*EXERCISE REQUIREMENTS*
1) Turn the paragraph of the course descriptions that begins "This course presents students with the theory" into a short bulleted list that keeps its main facts.
2) Answer these questions from the course descriptions:
(a) Which four fields does Mechatronics integrate?
(b) Which process variables are listed for petroleum or paper production?
(c) What MPC software do students apply in the computer labs?
3) Copy out the course descriptions word for word, everything from "This course presents" down to "the ERP field.".

This course introduces students to the concept of 'Mechatronics', which integrates concepts in Mechanical Engineering, Electronics, Control System Engineering, and Computer Science. Emphasis is placed on the product of device as a whole, including its end function and not simply as separate parts brought together. The physical processes that must be designed and integrated into the final design are developed and analyzed. Analysis and evaluation of Mechatronic designs are performed.
Industrial Process Controls encompasses a wide range of tasks that employers need, such as:
• Beverage bottling or making cookies in the food processing industry
• How to control air flow and heating or cooling equipment in building automation
• Control of process variables like pressure, flow and temperature in petroleum or paper production
This Mechanical Engineering Technology course provides the requisite knowledge to enter the field of process control by applying all aspects of MET to control buildings for comfort and efficiency, or produce products like paper, petroleum, or even food.
This course presents students with the theory of manufacturing, planning, and control including Material Requirements Planning (MRP), MRPII, Enterprise Resource Planning (ERP), Manufacturing, Planning, & Control (MPC), Just-in-Time (JIT), and Lean systems. Students will participate in problem labs solving applied problems, and in computer labs applying MPC software such as MRPII and ERP. This course integrates the students' background in Manufacturing Processes, Project Management, and Industrial Engineering into the ERP field.

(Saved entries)
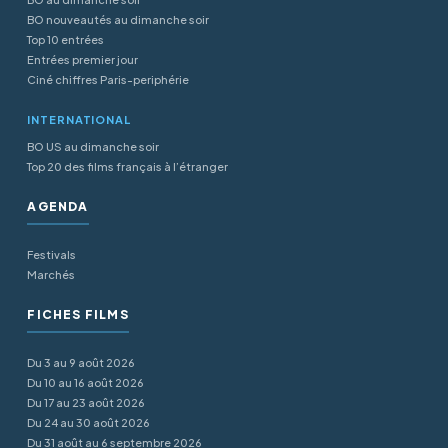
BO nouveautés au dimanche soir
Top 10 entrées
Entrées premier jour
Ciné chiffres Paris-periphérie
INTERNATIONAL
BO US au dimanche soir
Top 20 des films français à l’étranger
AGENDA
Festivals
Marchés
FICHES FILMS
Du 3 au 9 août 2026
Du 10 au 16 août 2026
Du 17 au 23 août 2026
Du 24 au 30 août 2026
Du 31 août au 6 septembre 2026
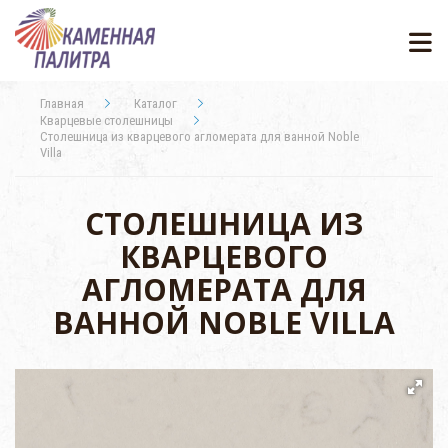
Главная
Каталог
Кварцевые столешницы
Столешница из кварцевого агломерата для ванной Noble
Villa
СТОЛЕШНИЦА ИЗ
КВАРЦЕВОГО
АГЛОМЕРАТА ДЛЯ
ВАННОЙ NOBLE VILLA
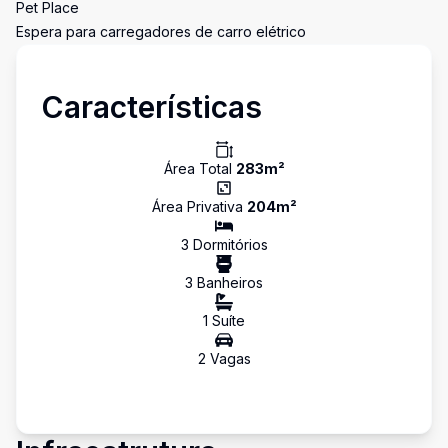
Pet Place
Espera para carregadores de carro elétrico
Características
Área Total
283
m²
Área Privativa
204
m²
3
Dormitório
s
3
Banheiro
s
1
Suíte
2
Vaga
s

*ANSWERS PER TASK*
1)
- Teaches the theory of manufacturing, planning, and control: MRP, MRPII, ERP, MPC, JIT, and Lean systems
- Problem labs where students solve applied problems
- Computer labs where students use MPC software such as MRPII and ERP
- Brings students' background in Manufacturing Processes, Project Management, and Industrial Engineering into the ERP field

2)
(a) Mechanical Engineering, Electronics, Control System Engineering, and Computer Science
(b) Pressure, flow, and temperature
(c) MRPII and ERP

3)
This course presents students with the theory of manufacturing, planning, and control including Material Requirements Planning (MRP), MRPII, Enterprise Resource Planning (ERP), Manufacturing, Planning, & Control (MPC), Just-in-Time (JIT), and Lean systems. Students will participate in problem labs solving applied problems, and in computer labs applying MPC software such as MRPII and ERP. This course integrates the students' background in Manufacturing Processes, Project Management, and Industrial Engineering into the ERP field.